**Saved entries:**
####################

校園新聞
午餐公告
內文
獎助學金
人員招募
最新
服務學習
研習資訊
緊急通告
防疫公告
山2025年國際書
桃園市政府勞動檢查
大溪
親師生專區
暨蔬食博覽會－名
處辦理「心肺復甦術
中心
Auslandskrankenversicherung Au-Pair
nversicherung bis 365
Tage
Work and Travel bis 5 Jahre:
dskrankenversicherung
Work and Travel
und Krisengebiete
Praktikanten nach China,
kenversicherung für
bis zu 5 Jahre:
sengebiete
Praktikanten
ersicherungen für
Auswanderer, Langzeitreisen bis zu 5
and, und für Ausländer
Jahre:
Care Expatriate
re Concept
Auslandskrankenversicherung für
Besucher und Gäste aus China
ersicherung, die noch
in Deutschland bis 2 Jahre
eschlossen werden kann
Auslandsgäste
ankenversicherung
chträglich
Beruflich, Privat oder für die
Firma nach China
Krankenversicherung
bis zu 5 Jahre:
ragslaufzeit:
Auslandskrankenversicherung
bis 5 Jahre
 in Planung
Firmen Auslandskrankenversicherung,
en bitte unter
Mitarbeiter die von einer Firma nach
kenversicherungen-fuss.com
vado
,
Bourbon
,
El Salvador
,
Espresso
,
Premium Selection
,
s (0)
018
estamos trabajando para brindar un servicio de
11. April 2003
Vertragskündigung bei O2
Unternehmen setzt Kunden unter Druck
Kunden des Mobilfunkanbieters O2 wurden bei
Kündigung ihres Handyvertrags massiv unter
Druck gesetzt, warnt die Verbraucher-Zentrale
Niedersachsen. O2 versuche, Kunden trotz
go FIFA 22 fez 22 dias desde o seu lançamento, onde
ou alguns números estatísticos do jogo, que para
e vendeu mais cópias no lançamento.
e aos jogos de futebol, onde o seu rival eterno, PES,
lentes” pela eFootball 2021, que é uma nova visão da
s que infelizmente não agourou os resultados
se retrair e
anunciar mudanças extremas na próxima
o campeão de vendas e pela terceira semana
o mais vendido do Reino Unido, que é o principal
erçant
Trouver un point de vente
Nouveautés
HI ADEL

####################

**PROBLEM:** Set down, exactly as they appear, the line holding "nversicherung bis 365" and every line after it until the records end.

**TASK RESULT:**
nversicherung bis 365
Tage
Work and Travel bis 5 Jahre:
dskrankenversicherung
Work and Travel
und Krisengebiete
Praktikanten nach China,
kenversicherung für
bis zu 5 Jahre:
sengebiete
Praktikanten
ersicherungen für
Auswanderer, Langzeitreisen bis zu 5
and, und für Ausländer
Jahre:
Care Expatriate
re Concept
Auslandskrankenversicherung für
Besucher und Gäste aus China
ersicherung, die noch
in Deutschland bis 2 Jahre
eschlossen werden kann
Auslandsgäste
ankenversicherung
chträglich
Beruflich, Privat oder für die
Firma nach China
Krankenversicherung
bis zu 5 Jahre:
ragslaufzeit:
Auslandskrankenversicherung
bis 5 Jahre
 in Planung
Firmen Auslandskrankenversicherung,
en bitte unter
Mitarbeiter die von einer Firma nach
kenversicherungen-fuss.com
vado
,
Bourbon
,
El Salvador
,
Espresso
,
Premium Selection
,
s (0)
018
estamos trabajando para brindar un servicio de
11. April 2003
Vertragskündigung bei O2
Unternehmen setzt Kunden unter Druck
Kunden des Mobilfunkanbieters O2 wurden bei
Kündigung ihres Handyvertrags massiv unter
Druck gesetzt, warnt die Verbraucher-Zentrale
Niedersachsen. O2 versuche, Kunden trotz
go FIFA 22 fez 22 dias desde o seu lançamento, onde
ou alguns números estatísticos do jogo, que para
e vendeu mais cópias no lançamento.
e aos jogos de futebol, onde o seu rival eterno, PES,
lentes” pela eFootball 2021, que é uma nova visão da
s que infelizmente não agourou os resultados
se retrair e
anunciar mudanças extremas na próxima
o campeão de vendas e pela terceira semana
o mais vendido do Reino Unido, que é o principal
erçant
Trouver un point de vente
Nouveautés
HI ADEL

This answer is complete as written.